Wechselstrom-Behandlungen als Hirnstimulans
Hirnstimulanzien (Medikamente oder Genussmittel) sollten künftig durch Wechselstrombehandlungen ersetzt werden können. Die Experten, die von dahingehenden Tests positiv überrascht wurden, sehen diese Form von Hirnstimulation aber eher in der medizinischen Behandlung als im Alltag, wie die Deutsche Gesellschaft für Klinische Neurophysiologie und funktionelle Bildgebung (DGKN) schreibt.
Göttinger Hirnforscher untersuchten in einem Test, ob Hirnströme auch mittels Wechselstrom angeregt werden können. Damit könnten solche Strombehandlungen eventuell auch in der Rehabilitation nach Schlaganfall oder auch bei Alzheimer-Patienten eingesetzt werden.
Die Hirnforscher testeten zunächst das Kurzzeitgedächtnis sowie die Reaktionsgeschwindigkeit der Testpersonen ohne Einfluss von Stimulanzien. Die Teilnehmer mussten per Mausklick auf einzelne Buchstaben, die auf einem Monitor jeweils während 350 Millisekunden erschienen, klicken (Reaktion). Anschliessend mussten sie ebenfalls per Mausklick angeben, wo sie zuvor die einzelnen Buchstaben auf dem Monitor gesehen hatten (Kurzzeitgedächtnis). Während des Tests waren die Teilnehmer an ein Hirnstrommessgerät (EEG) angeschlossen, welches die Hirnströme live aufzeichnete.
Es zeigte sich, dass im EEG 200 bis 500 Millisekunden nach dem Test sogenannte phasensynchrone Theta-Wellen auftauchten. Theta-Wellen treten häufiger auf bei Schläfrigkeit und in der leichten Schlafphase. Sie können aber auch auf eine Hirnfunktionsstörung oder eine Hirnverletzung hinweisen. (*Quelle: Wikipedia).
Die Forscher verstärkten mittel Wechselstromstimulation am Hirn genau diese Theta-Wellen, und hofften damit die Reaktionszeit der Probanden zu verkürzen. Die Technik sei absolut harmlos und schmerzfrei, die Teilnehmer hätten gar nichts davon bemerkt. Denn: Es gehe hier weniger um die Stromstärke, als um die Synchronisation mit den entdeckten Wellen im Theta-Bereich.
Resultat: "Die Reaktionszeit konnten wir mit dieser Methode um etwa fünf Prozent verkürzen", so der Studienleiter. Die Experten können nicht erklären, wie diese Wirkung genau zu Stande kommt. Sie vermuten, dass durch die Stromstimulierung die Bildung neuer Kontakte zwischen Nerven im Gehirn gefördert oder ruhende Synapsen aktiviert werden.

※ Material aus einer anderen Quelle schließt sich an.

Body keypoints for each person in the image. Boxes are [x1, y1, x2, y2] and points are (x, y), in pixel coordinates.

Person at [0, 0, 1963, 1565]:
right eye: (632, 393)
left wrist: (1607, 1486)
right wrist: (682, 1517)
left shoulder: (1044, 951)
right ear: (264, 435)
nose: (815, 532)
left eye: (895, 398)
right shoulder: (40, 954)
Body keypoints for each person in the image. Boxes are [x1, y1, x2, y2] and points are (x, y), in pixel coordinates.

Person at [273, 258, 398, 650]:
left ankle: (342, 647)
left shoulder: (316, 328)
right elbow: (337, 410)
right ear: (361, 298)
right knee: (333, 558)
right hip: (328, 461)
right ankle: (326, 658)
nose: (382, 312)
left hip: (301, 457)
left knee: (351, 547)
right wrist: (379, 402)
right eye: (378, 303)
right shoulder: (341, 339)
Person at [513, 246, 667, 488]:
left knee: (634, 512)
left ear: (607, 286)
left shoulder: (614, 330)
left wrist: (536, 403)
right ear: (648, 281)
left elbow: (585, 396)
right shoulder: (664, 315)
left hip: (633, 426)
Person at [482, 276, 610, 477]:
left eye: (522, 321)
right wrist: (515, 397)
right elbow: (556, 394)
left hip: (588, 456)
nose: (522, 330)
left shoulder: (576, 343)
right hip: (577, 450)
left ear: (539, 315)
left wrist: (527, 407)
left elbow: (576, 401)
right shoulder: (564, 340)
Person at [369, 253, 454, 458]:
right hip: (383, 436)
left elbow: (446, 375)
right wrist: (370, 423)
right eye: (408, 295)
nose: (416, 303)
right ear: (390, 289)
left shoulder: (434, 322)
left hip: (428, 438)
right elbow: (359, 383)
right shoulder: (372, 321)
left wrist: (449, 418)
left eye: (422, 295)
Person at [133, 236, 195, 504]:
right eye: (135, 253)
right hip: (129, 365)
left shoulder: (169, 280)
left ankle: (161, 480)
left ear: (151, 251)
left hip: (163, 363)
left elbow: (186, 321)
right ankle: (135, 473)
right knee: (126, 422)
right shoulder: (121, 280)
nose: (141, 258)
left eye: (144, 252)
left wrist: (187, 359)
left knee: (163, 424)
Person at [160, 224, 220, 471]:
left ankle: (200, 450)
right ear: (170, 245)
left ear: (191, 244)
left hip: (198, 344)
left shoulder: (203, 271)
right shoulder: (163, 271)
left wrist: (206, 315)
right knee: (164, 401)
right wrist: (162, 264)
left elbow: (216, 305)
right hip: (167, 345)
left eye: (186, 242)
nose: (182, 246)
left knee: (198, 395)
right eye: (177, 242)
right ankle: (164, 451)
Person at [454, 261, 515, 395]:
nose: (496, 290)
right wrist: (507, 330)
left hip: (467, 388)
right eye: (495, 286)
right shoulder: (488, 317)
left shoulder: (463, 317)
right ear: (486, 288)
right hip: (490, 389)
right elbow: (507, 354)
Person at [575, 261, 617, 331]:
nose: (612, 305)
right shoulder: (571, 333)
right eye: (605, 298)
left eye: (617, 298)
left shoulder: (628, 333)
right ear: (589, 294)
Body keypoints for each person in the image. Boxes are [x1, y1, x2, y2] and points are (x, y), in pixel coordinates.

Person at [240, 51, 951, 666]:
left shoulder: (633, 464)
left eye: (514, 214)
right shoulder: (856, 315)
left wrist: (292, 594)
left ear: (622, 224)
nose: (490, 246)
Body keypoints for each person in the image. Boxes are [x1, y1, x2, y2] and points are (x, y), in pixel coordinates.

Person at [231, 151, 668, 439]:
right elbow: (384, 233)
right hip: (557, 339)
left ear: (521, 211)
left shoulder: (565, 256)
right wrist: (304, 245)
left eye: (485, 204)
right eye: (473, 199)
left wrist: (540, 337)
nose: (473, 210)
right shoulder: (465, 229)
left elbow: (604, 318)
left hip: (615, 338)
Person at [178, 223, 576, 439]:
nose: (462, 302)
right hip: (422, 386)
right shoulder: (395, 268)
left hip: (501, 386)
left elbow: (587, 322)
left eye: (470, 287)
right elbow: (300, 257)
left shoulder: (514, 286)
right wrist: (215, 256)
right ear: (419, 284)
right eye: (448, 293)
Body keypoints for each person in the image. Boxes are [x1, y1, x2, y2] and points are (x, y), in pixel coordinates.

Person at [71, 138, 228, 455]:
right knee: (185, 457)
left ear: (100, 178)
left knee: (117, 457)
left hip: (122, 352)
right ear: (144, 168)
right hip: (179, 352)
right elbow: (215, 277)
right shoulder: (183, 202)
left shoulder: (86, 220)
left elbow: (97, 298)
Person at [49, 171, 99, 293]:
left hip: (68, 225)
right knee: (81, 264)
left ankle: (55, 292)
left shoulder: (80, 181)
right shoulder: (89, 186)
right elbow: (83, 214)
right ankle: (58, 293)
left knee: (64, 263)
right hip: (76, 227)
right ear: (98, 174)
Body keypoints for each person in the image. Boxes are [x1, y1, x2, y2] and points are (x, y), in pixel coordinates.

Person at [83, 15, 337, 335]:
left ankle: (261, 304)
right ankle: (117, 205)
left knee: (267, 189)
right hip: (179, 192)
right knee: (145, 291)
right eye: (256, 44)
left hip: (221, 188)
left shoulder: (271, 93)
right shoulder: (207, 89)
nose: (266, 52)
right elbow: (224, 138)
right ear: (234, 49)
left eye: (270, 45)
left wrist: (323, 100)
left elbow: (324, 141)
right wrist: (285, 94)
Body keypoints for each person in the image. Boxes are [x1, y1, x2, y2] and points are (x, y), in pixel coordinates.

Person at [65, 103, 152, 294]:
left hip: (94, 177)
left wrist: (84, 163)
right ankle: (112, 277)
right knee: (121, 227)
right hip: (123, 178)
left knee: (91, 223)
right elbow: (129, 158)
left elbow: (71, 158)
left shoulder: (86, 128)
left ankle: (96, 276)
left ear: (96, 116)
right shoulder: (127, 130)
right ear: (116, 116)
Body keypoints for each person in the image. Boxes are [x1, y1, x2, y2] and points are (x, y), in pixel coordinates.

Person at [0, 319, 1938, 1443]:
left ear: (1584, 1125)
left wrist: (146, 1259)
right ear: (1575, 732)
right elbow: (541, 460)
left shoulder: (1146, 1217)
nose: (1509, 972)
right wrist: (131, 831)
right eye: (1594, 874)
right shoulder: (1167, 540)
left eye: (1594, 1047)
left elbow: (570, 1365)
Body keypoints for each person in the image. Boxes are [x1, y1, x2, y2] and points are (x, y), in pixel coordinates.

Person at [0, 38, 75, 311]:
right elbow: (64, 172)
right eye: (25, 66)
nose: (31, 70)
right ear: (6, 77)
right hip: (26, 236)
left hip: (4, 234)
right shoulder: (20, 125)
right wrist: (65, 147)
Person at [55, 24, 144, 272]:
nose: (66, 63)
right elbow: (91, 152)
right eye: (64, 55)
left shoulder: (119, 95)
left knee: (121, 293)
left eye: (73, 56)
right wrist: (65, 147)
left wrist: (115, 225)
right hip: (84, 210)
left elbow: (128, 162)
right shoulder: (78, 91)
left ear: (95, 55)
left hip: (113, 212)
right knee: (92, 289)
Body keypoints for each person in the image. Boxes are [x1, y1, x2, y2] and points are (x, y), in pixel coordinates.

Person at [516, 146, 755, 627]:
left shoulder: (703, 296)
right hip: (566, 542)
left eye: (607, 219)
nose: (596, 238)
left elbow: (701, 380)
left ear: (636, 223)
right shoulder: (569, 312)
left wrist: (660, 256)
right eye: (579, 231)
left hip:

Die Forscher sehen diese Art von Hirnstimulans in erster Linie in der therapeutischen Anwendung, zum Beispiel nach einem Schlaganfall, bei Alzheimer, bei Aufmerksamkeitsdefizit-/Hyperaktivitätsstörung (ADHS) oder bei Schizophrenie-Patienten - und nicht für den Alltag. Sie hoffen, dass mit Hilfe der Stromwellen überlebende Hirnzellen verloren gegangene Aufgaben übernehmen würden. Dadurch könnten sich zum Beispiel nach einem Schlaganfall allenfalls Lähmungen zurückbilden. Bereits heute wird dies an Schlaganfallpatienten mit Hilfe von Gleichstromstimulationen (tDCS) geprüft.
Dass solche Anwendungen jemals die im Alltag üblichen Stimulanzien wie zum Beispiel Koffein oder Nikotin ersetzen können, davon gehen die Experten zurzeit nicht aus.